- TO DO -
Render the lines from the beginning of the records through the line holding "List each element's", inclusive, as a JSON list of strings, one string per line, with blank lines left out.

---- DATASET RECORDS

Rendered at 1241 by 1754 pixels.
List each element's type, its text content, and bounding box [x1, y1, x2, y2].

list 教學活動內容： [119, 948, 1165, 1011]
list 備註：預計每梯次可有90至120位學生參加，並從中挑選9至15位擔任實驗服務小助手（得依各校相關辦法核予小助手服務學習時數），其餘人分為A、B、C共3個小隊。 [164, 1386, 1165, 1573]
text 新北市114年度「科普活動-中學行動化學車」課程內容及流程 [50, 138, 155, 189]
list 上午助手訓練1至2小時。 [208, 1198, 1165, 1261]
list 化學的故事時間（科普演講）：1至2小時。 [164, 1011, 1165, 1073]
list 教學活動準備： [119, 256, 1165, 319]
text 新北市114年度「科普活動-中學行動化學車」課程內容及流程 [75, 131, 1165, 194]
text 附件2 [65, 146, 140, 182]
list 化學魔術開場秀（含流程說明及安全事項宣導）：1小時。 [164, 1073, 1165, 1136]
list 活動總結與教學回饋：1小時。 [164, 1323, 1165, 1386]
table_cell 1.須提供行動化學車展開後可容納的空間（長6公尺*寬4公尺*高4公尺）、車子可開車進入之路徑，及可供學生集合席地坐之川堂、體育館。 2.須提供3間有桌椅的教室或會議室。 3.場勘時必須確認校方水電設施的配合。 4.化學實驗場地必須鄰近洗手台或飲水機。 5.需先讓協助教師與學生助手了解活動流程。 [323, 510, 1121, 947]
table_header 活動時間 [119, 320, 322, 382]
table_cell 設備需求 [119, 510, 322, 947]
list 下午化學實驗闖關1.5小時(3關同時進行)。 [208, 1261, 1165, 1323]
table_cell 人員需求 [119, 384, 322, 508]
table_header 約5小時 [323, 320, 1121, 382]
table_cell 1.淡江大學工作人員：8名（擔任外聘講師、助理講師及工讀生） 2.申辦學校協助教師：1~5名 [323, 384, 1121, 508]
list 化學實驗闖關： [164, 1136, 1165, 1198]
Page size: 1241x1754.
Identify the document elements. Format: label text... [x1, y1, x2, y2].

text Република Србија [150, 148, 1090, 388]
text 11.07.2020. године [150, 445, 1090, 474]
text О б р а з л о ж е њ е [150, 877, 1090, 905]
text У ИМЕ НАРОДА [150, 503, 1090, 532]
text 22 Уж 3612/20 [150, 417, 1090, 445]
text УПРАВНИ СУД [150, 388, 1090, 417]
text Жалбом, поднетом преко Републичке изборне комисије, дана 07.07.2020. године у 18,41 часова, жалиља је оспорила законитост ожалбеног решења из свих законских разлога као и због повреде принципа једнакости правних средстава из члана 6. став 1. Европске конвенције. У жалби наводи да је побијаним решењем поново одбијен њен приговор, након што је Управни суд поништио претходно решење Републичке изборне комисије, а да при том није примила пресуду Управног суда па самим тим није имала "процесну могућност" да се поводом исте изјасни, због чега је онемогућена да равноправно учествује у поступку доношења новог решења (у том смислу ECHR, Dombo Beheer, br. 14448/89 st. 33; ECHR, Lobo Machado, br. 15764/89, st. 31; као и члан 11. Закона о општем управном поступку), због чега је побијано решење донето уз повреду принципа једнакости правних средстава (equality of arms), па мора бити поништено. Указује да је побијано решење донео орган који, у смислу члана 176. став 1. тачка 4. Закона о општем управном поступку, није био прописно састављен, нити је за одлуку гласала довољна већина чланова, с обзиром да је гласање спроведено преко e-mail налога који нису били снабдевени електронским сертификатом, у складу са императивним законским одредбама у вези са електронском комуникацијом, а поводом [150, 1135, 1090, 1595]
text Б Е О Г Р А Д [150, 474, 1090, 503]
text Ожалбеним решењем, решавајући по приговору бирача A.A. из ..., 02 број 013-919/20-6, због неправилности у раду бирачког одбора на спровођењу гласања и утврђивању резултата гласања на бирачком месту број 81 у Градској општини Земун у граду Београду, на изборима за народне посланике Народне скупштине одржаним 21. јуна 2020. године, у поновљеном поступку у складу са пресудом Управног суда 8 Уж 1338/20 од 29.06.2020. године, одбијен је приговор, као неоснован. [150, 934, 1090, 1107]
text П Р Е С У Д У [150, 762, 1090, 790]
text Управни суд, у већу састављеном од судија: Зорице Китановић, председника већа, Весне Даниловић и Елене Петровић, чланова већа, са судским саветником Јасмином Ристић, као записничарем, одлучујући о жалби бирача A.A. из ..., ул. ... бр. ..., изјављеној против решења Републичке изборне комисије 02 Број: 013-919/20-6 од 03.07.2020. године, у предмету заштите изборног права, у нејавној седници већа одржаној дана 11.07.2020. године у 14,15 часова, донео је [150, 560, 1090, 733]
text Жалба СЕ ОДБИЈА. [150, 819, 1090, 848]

--------

- OUTPUT FOR THIS EXERCISE -
[
  "Rendered at 1241 by 1754 pixels.",
  "List each element's type, its text content, and bounding box [x1, y1, x2, y2]."
]